In questo paese, un gruppo di imbecilli ha “crocifisso” un diversamente abile su di una croce di legno legandolo con corde e scattando poi una foto con il cellulare, così, per souvenir. Il fatto mi fa imbestialire ed a stento trattengo le parole che vorrei urlare contro questi dementi. Ma ancora di più mi amareggia la cornice che il tutto ha contornato.
            Il fatto non è accaduto in una desolata contrada nel bel mezzo della notte a chilometri dal più vicino segno di civiltà.
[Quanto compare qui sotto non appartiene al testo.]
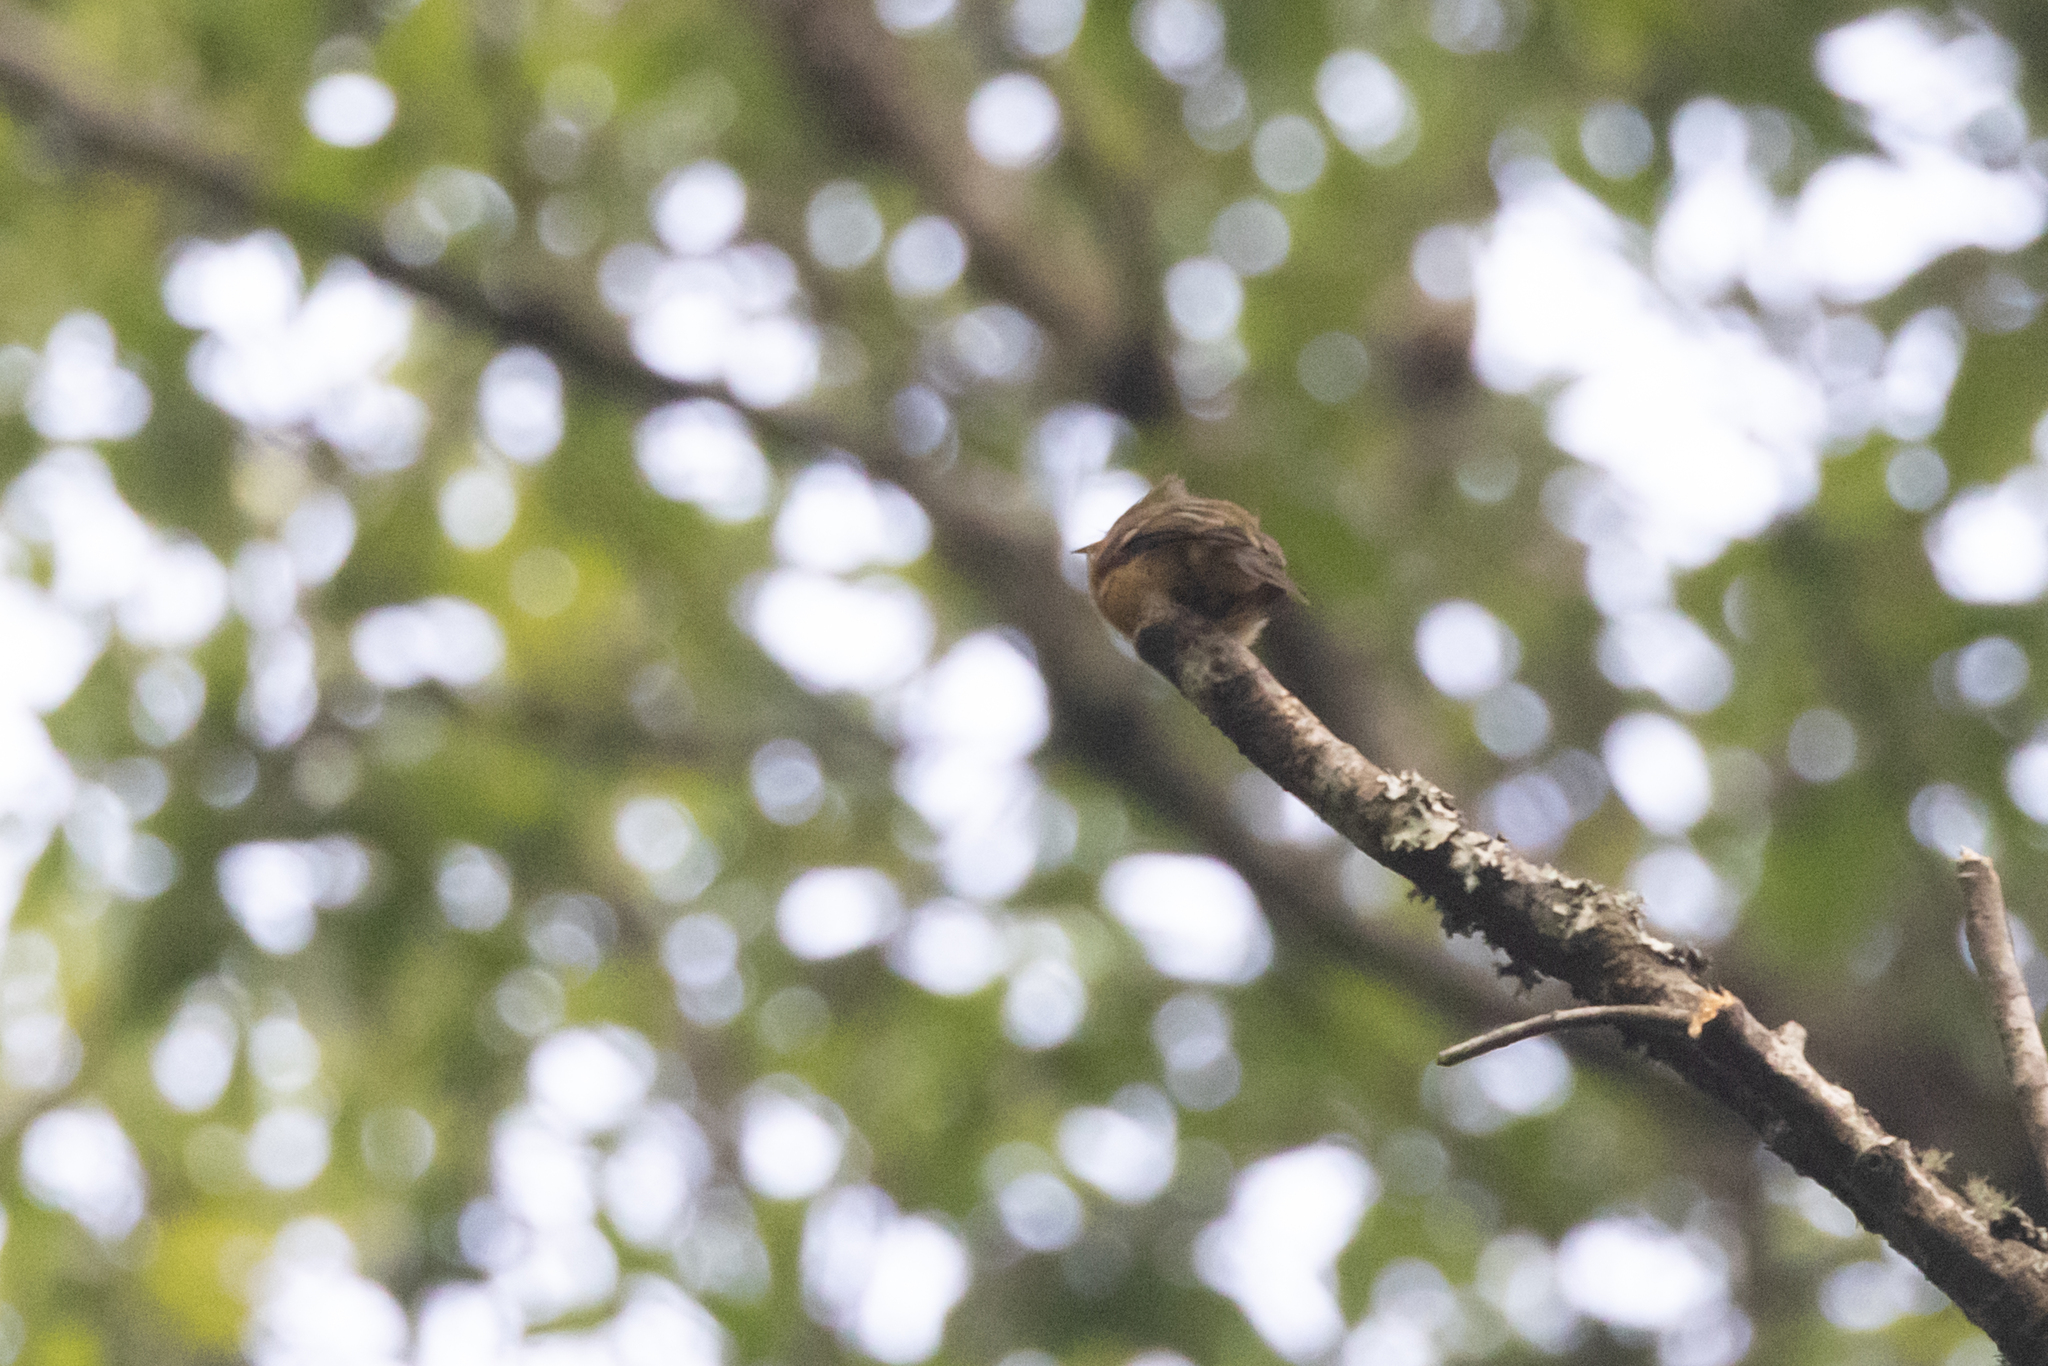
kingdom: Animalia
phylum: Chordata
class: Aves
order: Passeriformes
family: Tyrannidae
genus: Mitrephanes
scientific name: Mitrephanes phaeocercus
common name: Northern tufted flycatcher
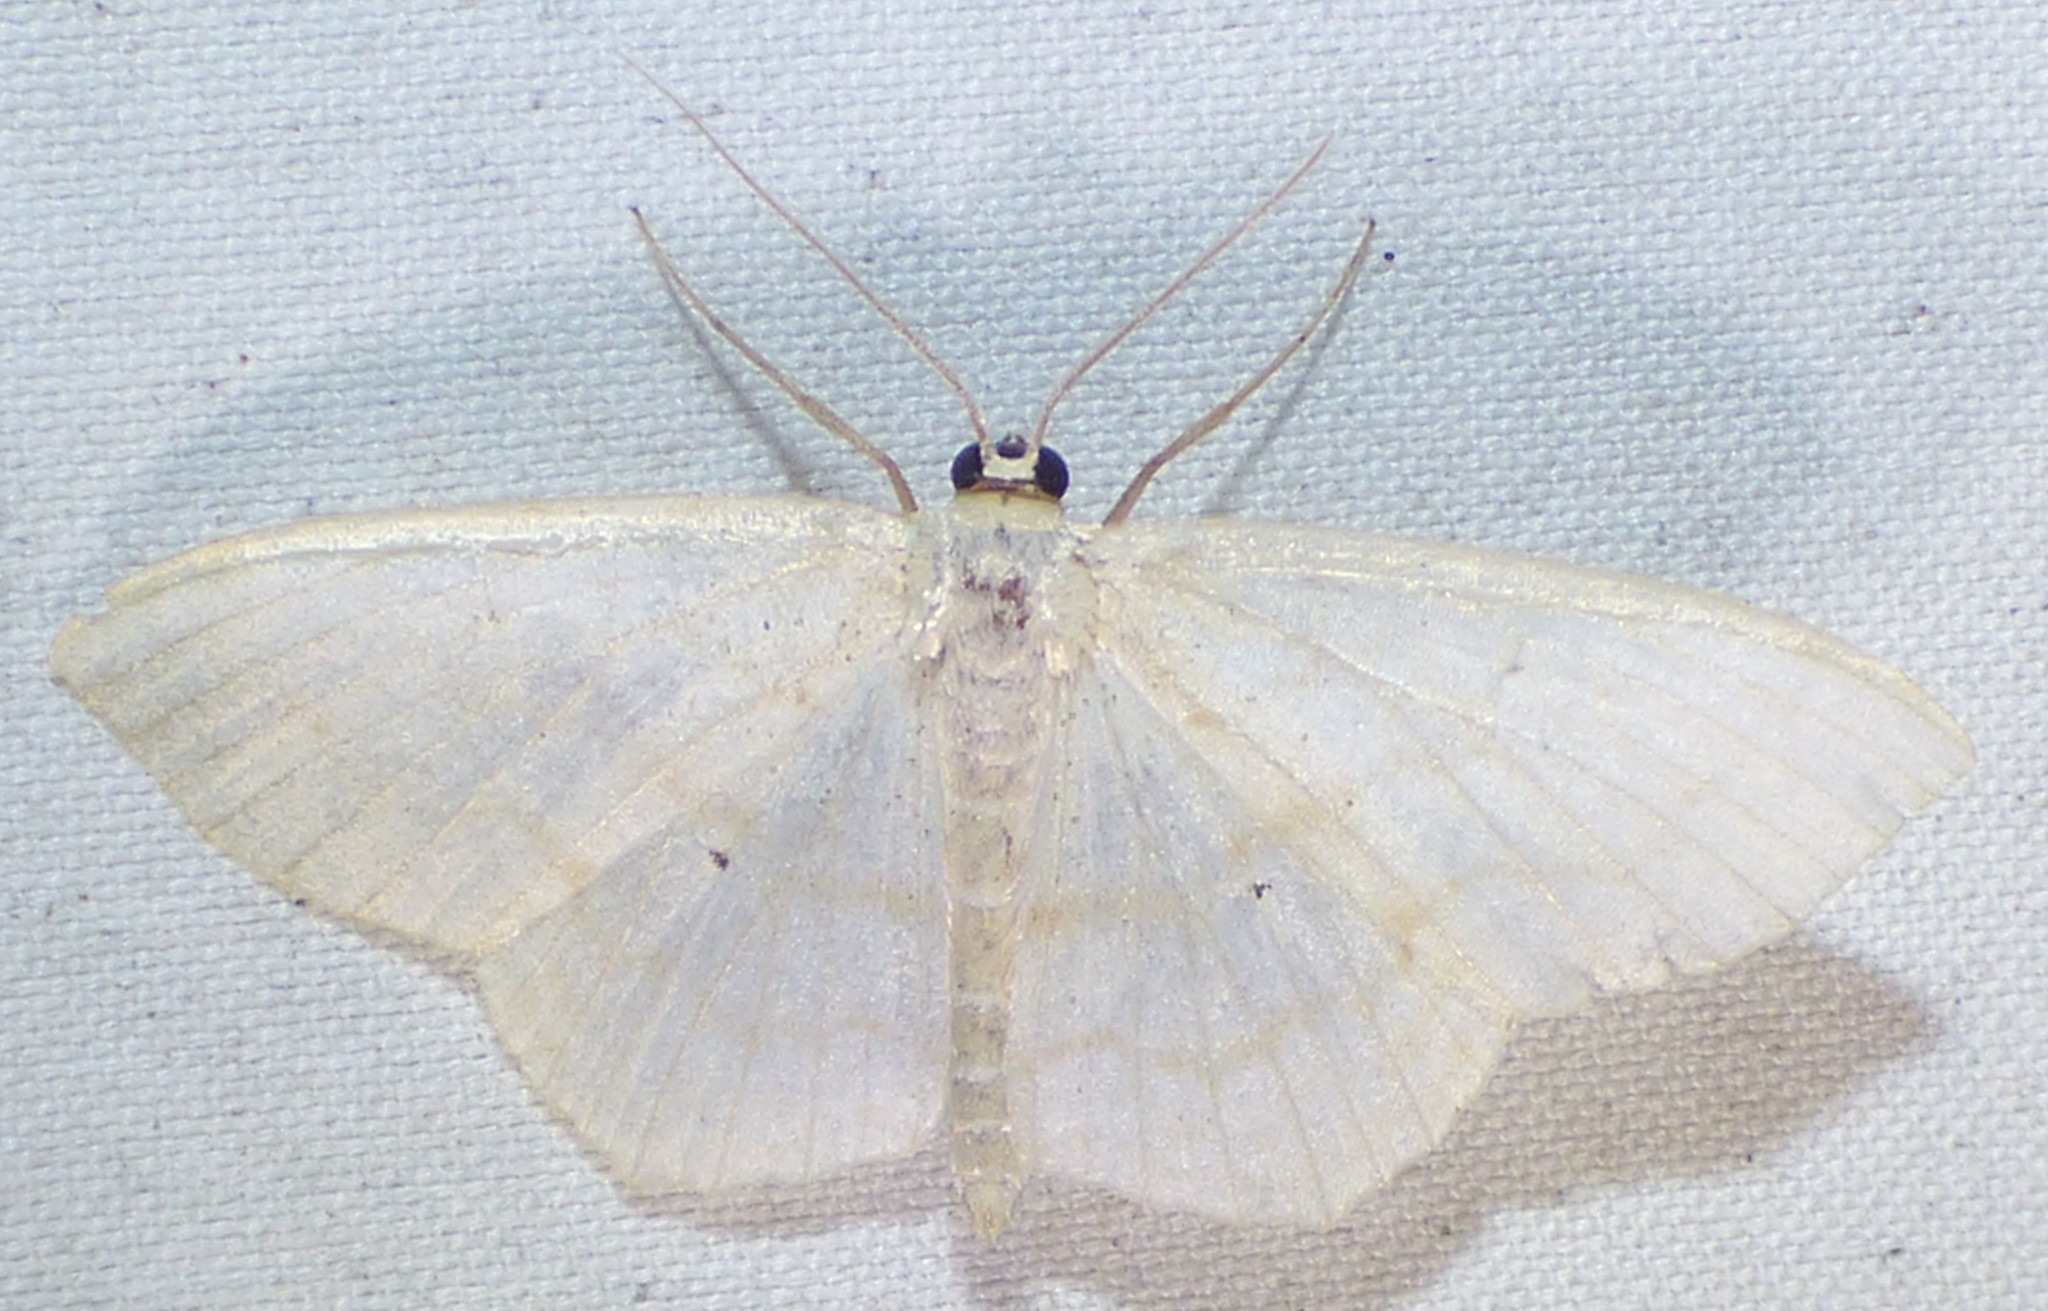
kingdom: Animalia
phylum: Arthropoda
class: Insecta
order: Lepidoptera
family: Geometridae
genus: Scopula
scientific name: Scopula limboundata
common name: Large lace border
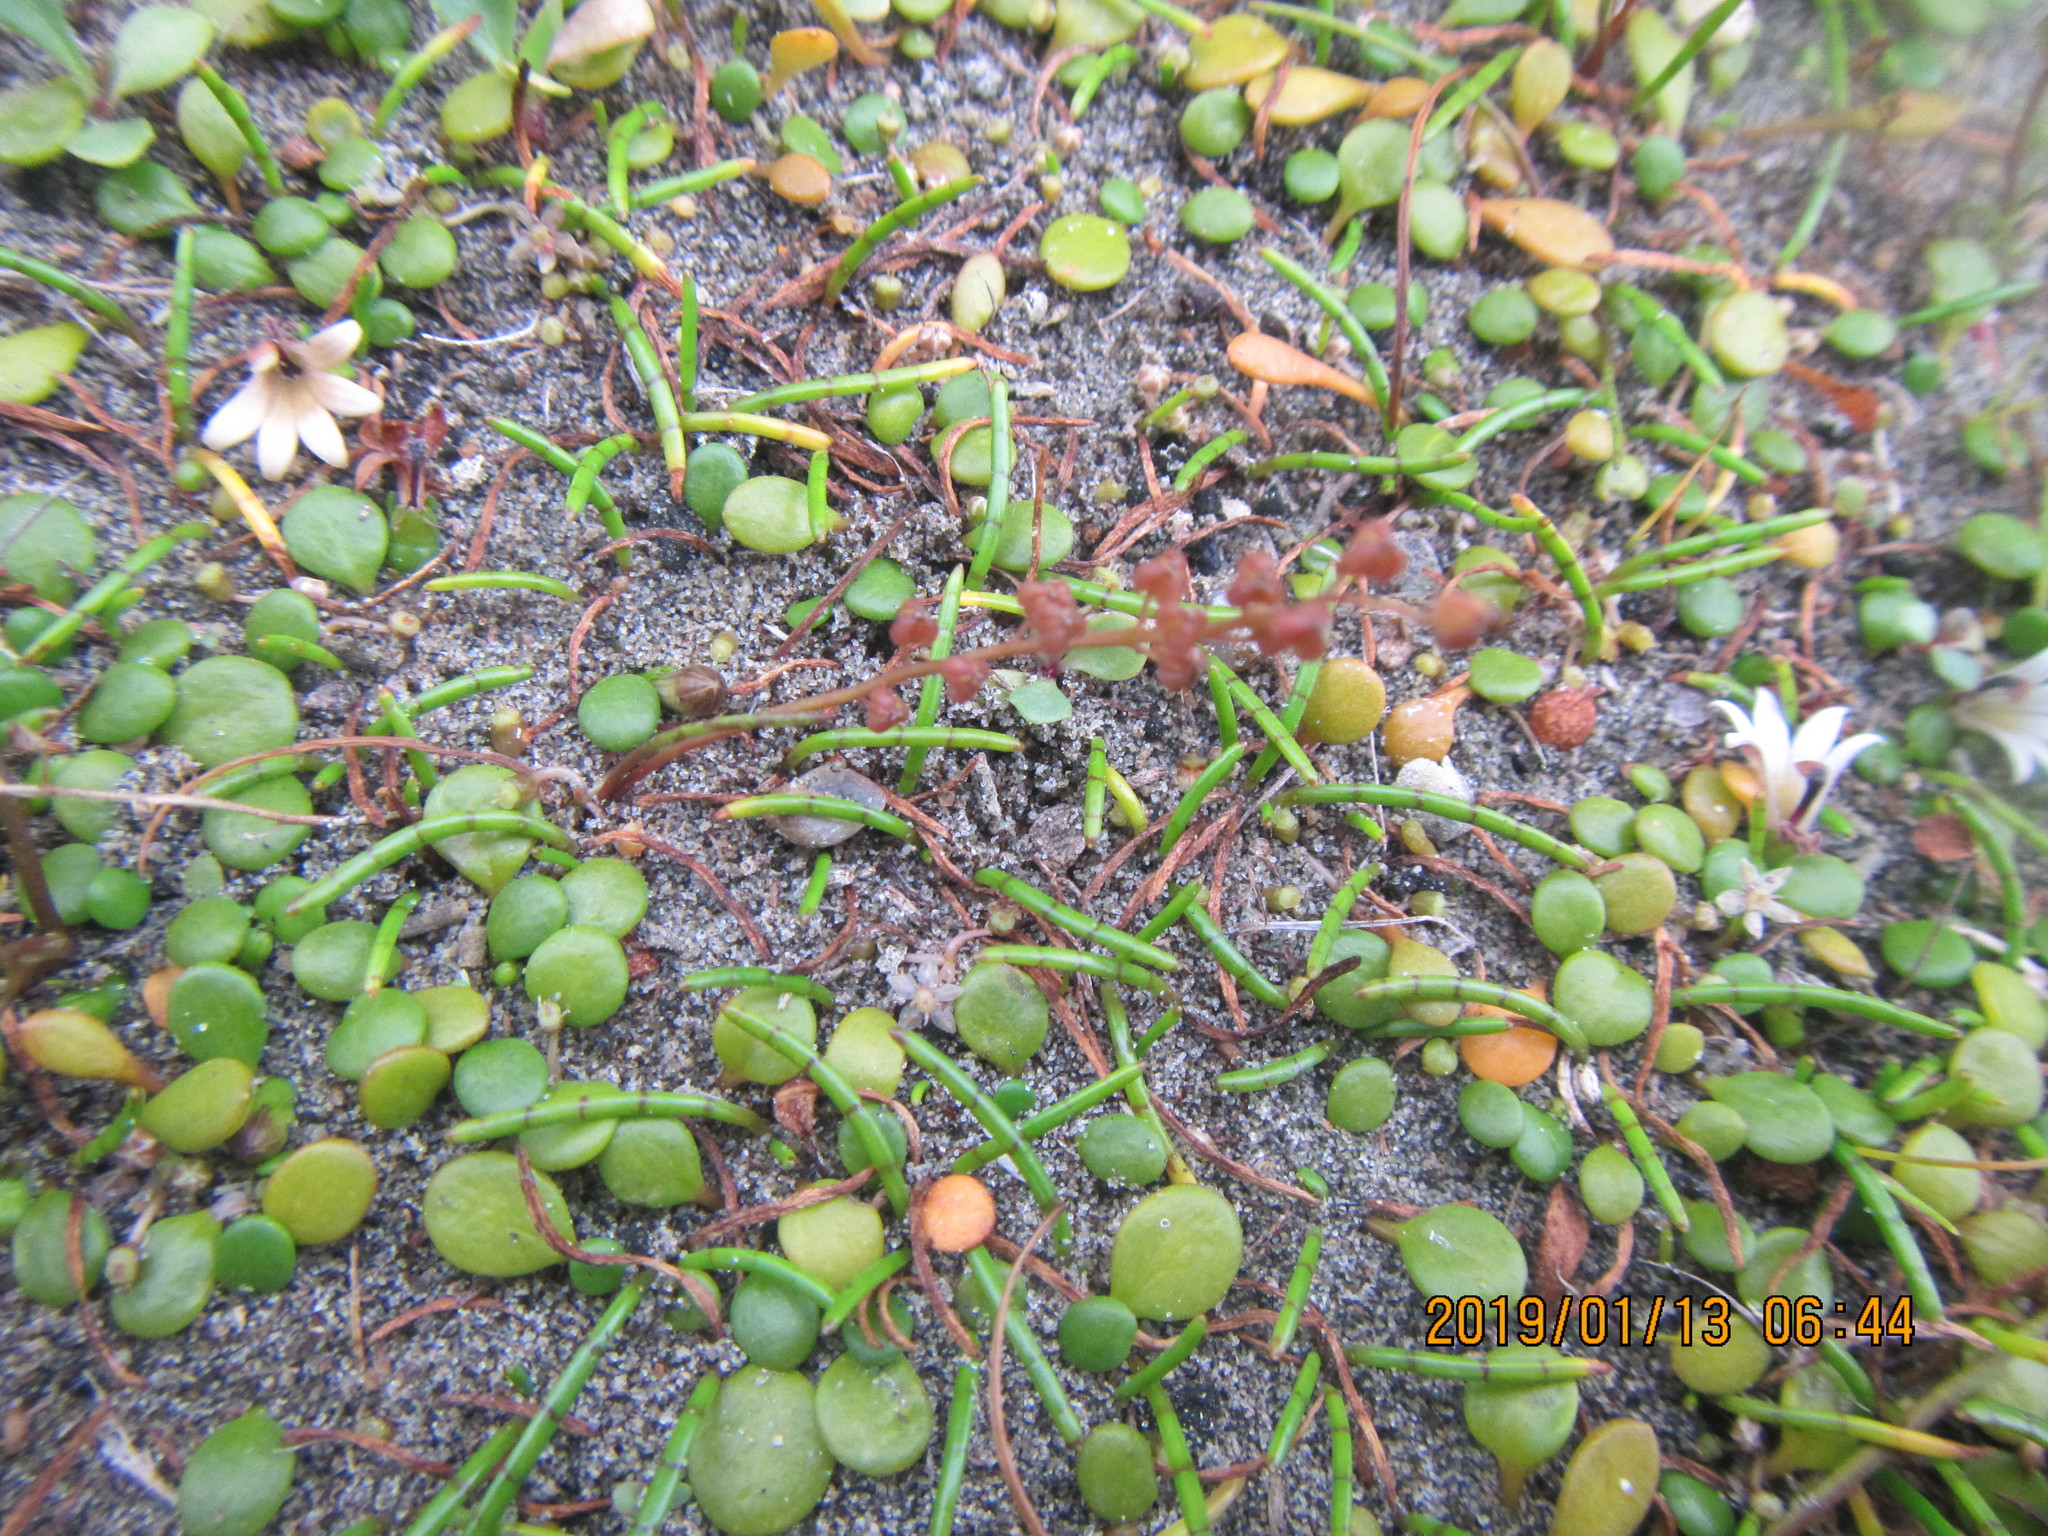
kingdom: Plantae
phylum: Tracheophyta
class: Magnoliopsida
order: Apiales
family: Apiaceae
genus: Lilaeopsis
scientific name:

Oddio, la civiltà è in effetti distante anni luce da quanto avvenuto, ma gli uomini, quelli no. Infatti il tutto si è consumato nel centro della cittadina, dinanzi ad un bar ancora affollato, con la gente seduta ai tavolini; e qualcuno, ne sono certo anche se non c’ero, ha magari pure riso, dimostrandosi ancora più demente ed idiota dei carnefici. Sicuramente ci sono state persone che nell’intimo hanno sofferto per il malsano spettacolo, qualcuno, sicuramente, avrà pure pregato quel Dio che quella croce simboleggia di porre un freno alla bestialità del gesto dissacratore, e non penso siano mancati quelli che hanno protestato per l’offesa subita dal malcapitato, e con lui dall’intera civiltà dell’uomo. Ma nessuno, non uno, è intervenuto per porre fine alla barbarie. Nessuno si è avventato sui carnefici per fermarli, nessuno si è sentito in dovere, per non dire in obbligo, di porre fine a quanto accadeva, nessuno ha nemmeno urlato la propria vergogna per risvegliare l’incredibile grottesco silenzio che circondava lo spettrale accadimento. E se non fosse stato per una pattuglia di Carabinieri per caso da quelle parti chissà cosa sarebbe potuto succedere.
            Amareggiato. Amareggiato perché, purtroppo, non è un caso isolato quanto è accaduto. Quotidianamente abbiamo notizia di pestaggi nelle ore del giorno in strade affollate, di stupri da branco in un parcheggio all’ora di punta, di violenze e crimini perpetuati nella più totale e cinica indifferenza. Indifferenza che è sempre più vera e propria CONNIVENZA.
            E’ una società malata e moribonda quella che stiamo vivendo, dove ognuno confonde quella sana dote di individualismo propria dell’uomo con un cieco pensare solo a sé stessi: indifferenti a tutti. Ma ciò che mi fa ancora più male è un’altra considerazione. Credo, anzi sono sicuro, che, come in ogni luogo d’Italia, anche nella “cittadina del misfatto della croce” la sera prima, magari proprio dentro quello stesso bar, gli animi ed i cuori si erano scaldati ed avevano sofferto e gioito condividendo, empaticamente, quasi si fosse tutti una sola persona, con estrema condivisione, le sorti e le fatiche di altri uomini, di altri loro simili. Credo che per la gioia sentita e condivisa con quei loro simili e per l’impresa da loro compiuta, alcuni di quegli uomini che erano davanti allo stesso bar abbiano preso le loro vetture e, incuranti del pericolo di rovinarle o del dispendio di carburante, si siano messi a girare per le strade cittadine, strombazzando e urlando al mondo intero la gioia per la gioia di altri uomini, per la loro vittoria e per la loro felicità. E’ mai possibile che questa società sia così schizofrenica da indurre degli uomini ad insani gesti per celebrare una vittoria o piangere una sconfitta di altri su di un campo di calcio lontano centinaia e centinaia di chilometri, e, il giorno dopo, determinare negli stessi la più bieca indifferenza per la vita di un loro simile dall’altre parte della strada?